2010, Oil on canvas, 64"w x 48"h
There must be categorizations and limitations for history to function. Museums and textbooks confine items and images in glass cases and pages to be itemized, classified and compartmentalized. The ways in which we define ourselves through imagery and objects is fascinating to me. As I walk through museums, I am struck by the separation that I feel from the objects. Even though the rooms are categorized into floors and display cases and didactics, all of the artifacts tend to flow with one another. This feeling is accentuated more when I get my pictures home or when I remember my experience afterward.
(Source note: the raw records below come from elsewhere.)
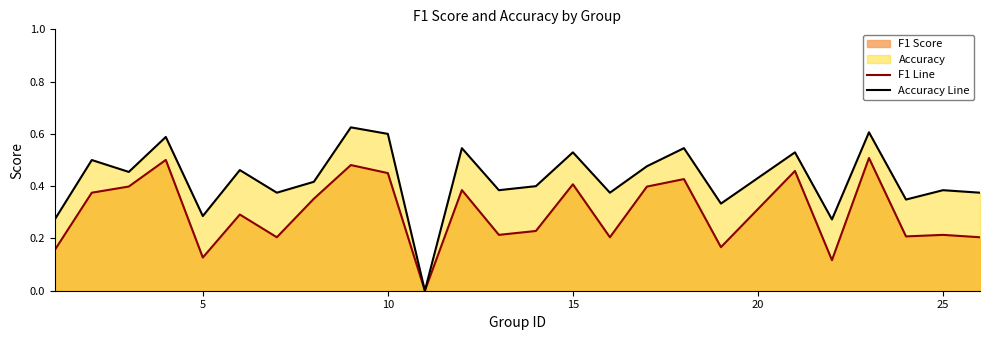

Does the chart have visible grid lines?

No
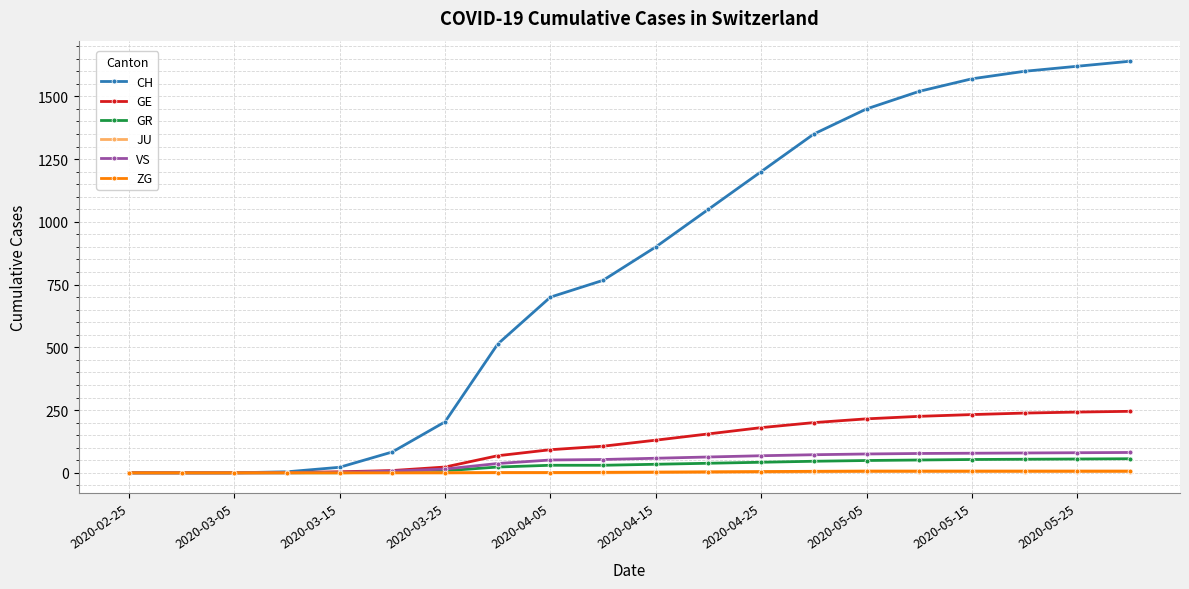

Which series has the largest total across all categories?

CH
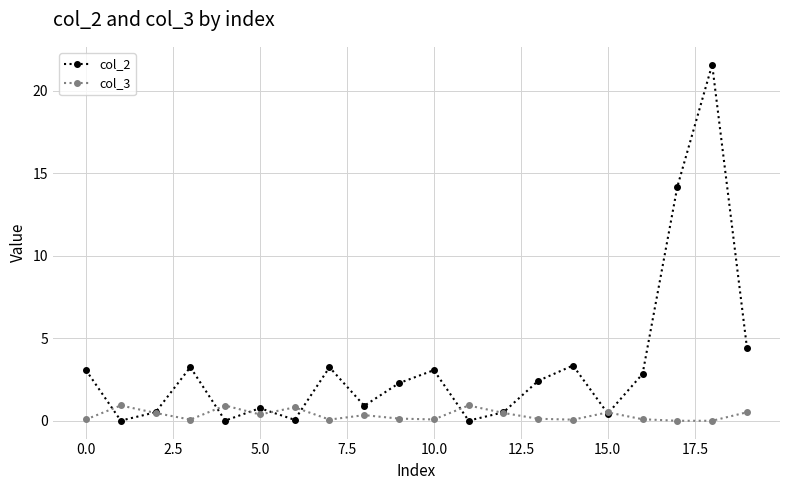

True or false: col_3 has more than 2 points higher than both neighbors.

True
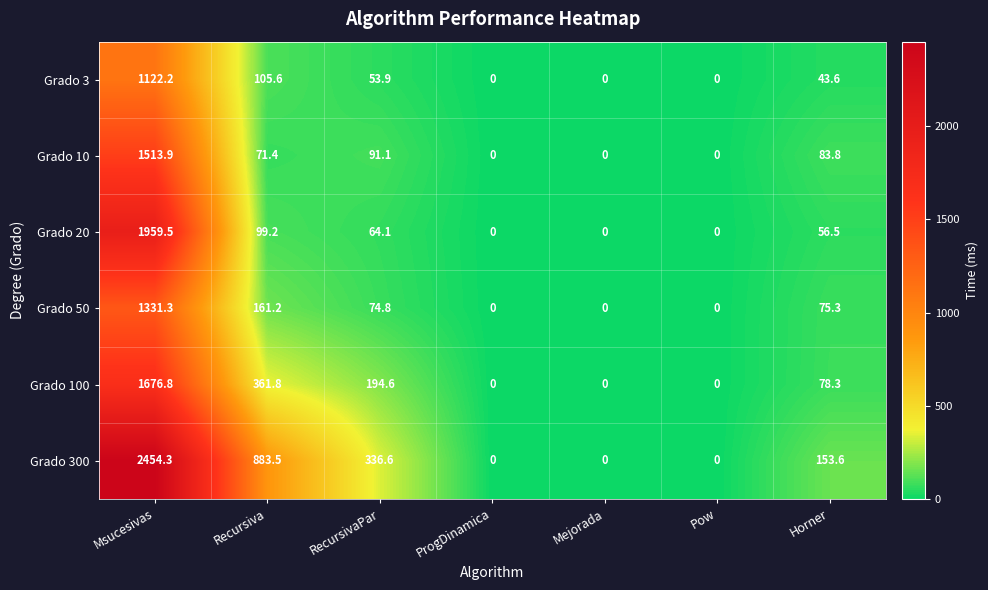

What is the greatest value displayed?

2454.3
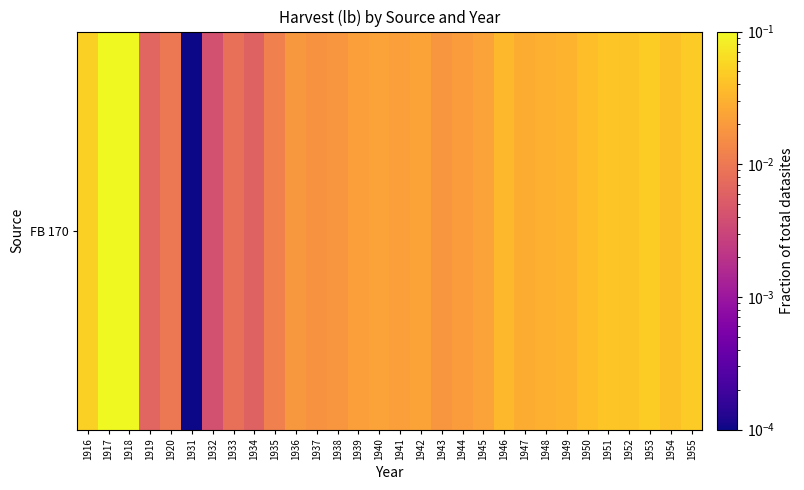

Rank the categories by value from lowest to highest.

1931, 1932, 1934, 1919, 1933, 1920, 1935, 1937, 1938, 1943, 1936, 1944, 1941, 1939, 1940, 1945, 1942, 1947, 1948, 1949, 1946, 1950, 1954, 1952, 1951, 1955, 1953, 1916, 1917, 1918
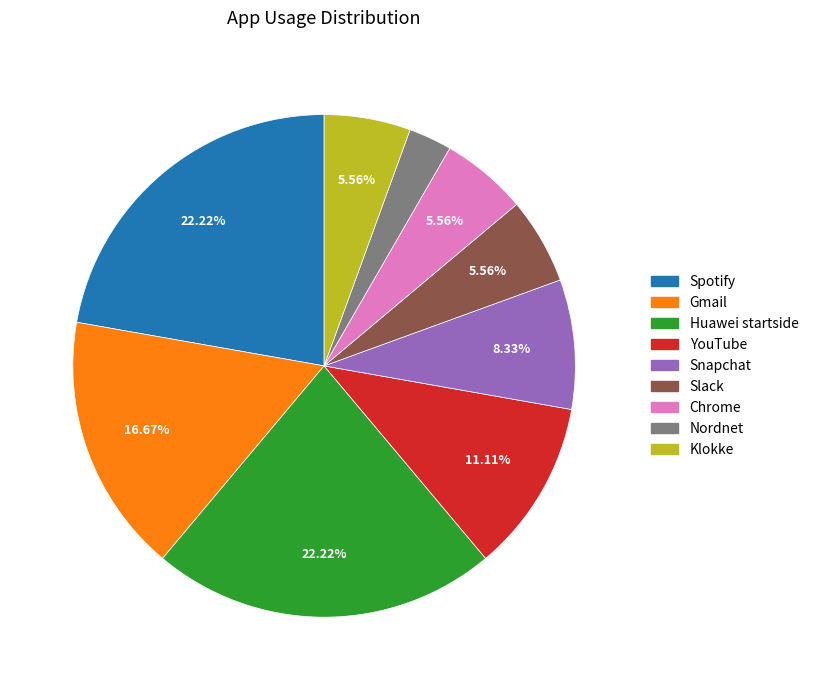

To the nearest percent, what is the combined percentage of Gmail and YouTube?

28%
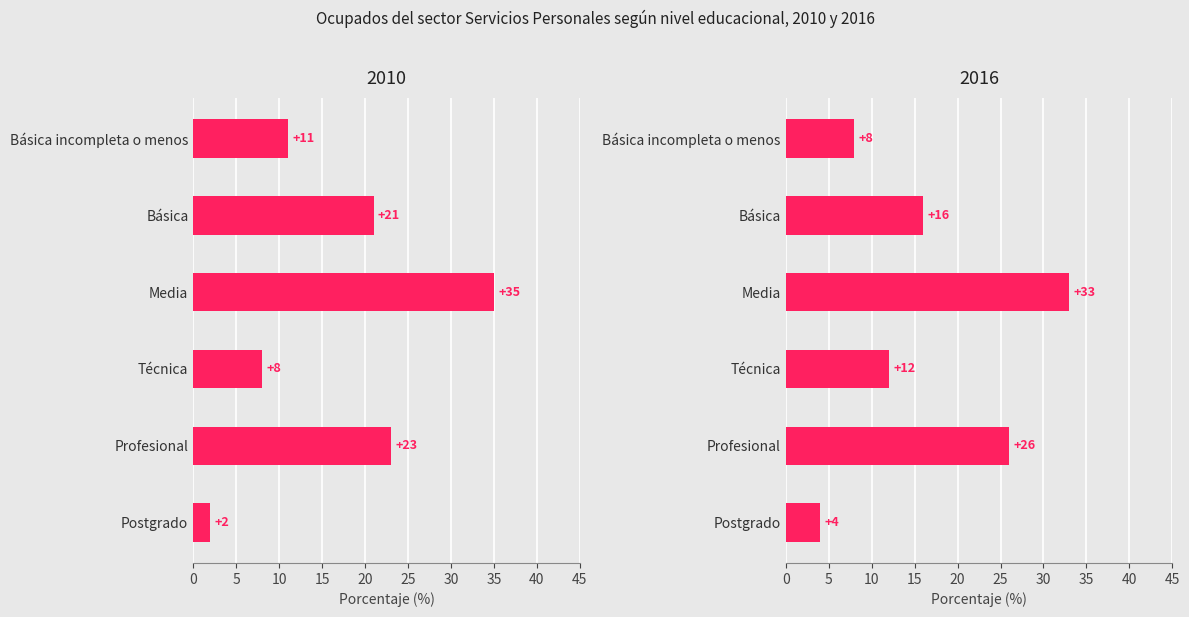

What is the sum of the 2010 values at Básica incompleta o menos and Profesional?

34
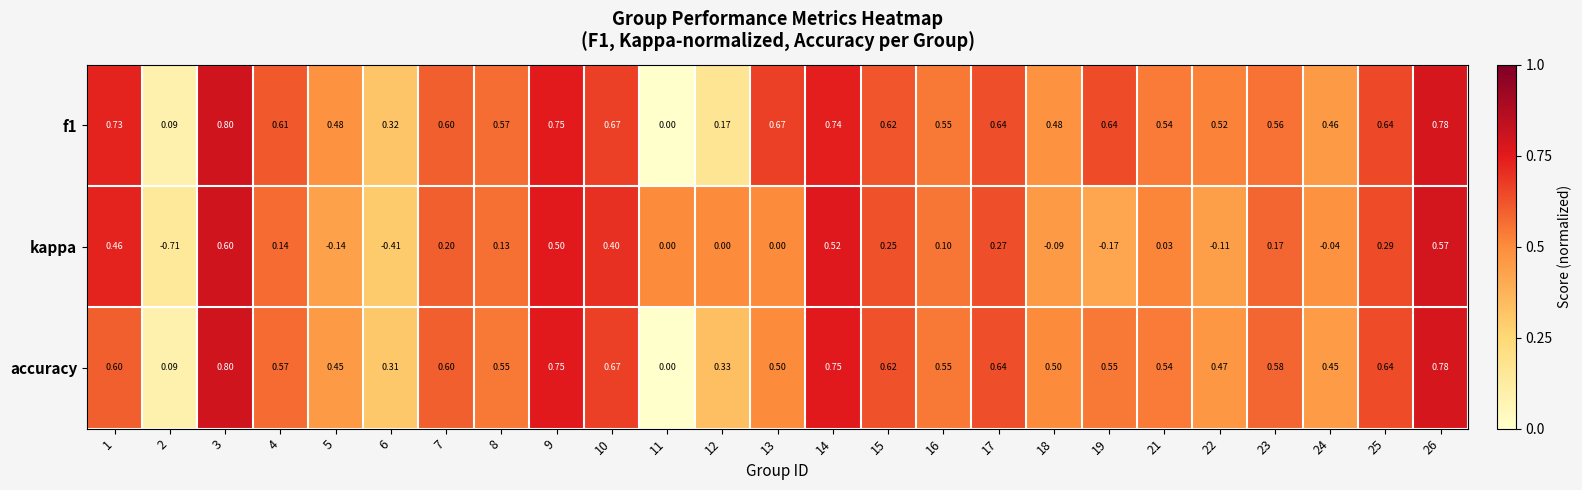

Which series changed the most between 10 and 15?

kappa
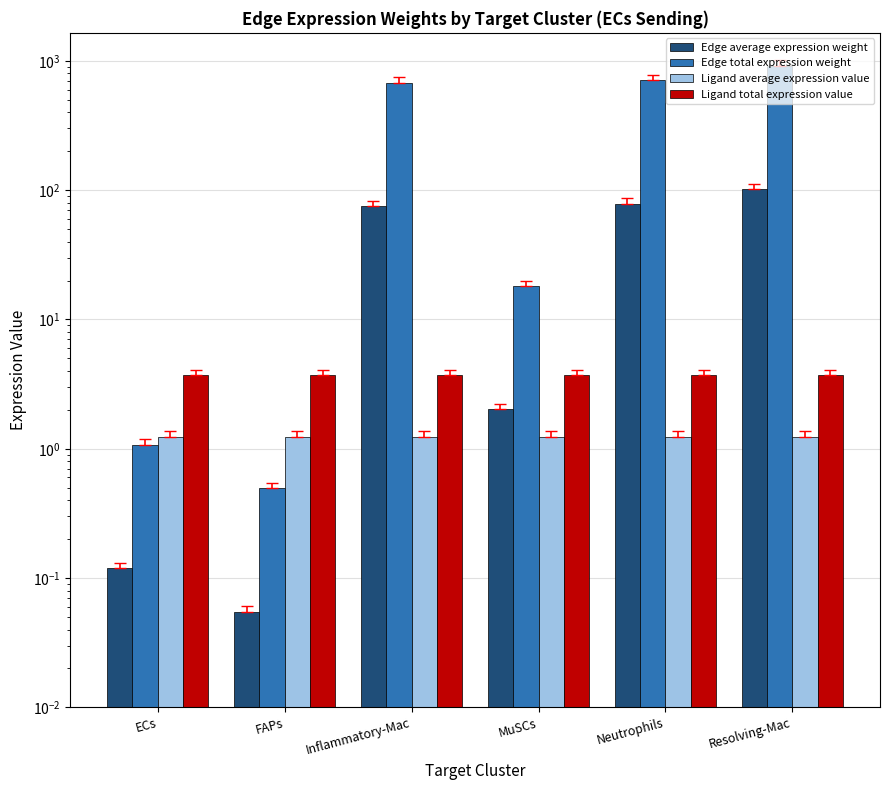

Reading left to right, extract all data points from this chart.

Edge average expression weight: ECs=0.1	FAPs=0.1	Inflammatory-Mac=75.4	MuSCs=2.0	Neutrophils=78.5	Resolving-Mac=101.8
Edge total expression weight: ECs=1.1	FAPs=0.5	Inflammatory-Mac=679.0	MuSCs=18.1	Neutrophils=706.1	Resolving-Mac=915.9
Ligand average expression value: ECs=1.2	FAPs=1.2	Inflammatory-Mac=1.2	MuSCs=1.2	Neutrophils=1.2	Resolving-Mac=1.2
Ligand total expression value: ECs=3.7	FAPs=3.7	Inflammatory-Mac=3.7	MuSCs=3.7	Neutrophils=3.7	Resolving-Mac=3.7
This division between the meaning of the object or image and the meaning of the presentation is the basis for my current body of work. The work presented is from the War Museum’s collection. It is an image of a tank juxtaposed with the image of an Egyptian mummy. The image is then fractured, combined and abstracted. The abstraction serves three purposes. Firstly, it ruptures the picture which makes the painting self-referential. This self-reference illustrates the tension between the object and the artist’s personal experience. Secondly, the abstraction mirrors real life experience. The origin of the abstraction might be a glare on the lens, the structure of the display cases or reflections in the glass. This takes the attention away from the object and instead focuses attention on the artifice of its surroundings. Thirdly, it frees the objects from their conceptually limiting, modernist cases. In a supposedly post-colonial, post-political and historical world, non-hierarchal and anarchic imagery offers reasonable alternatives.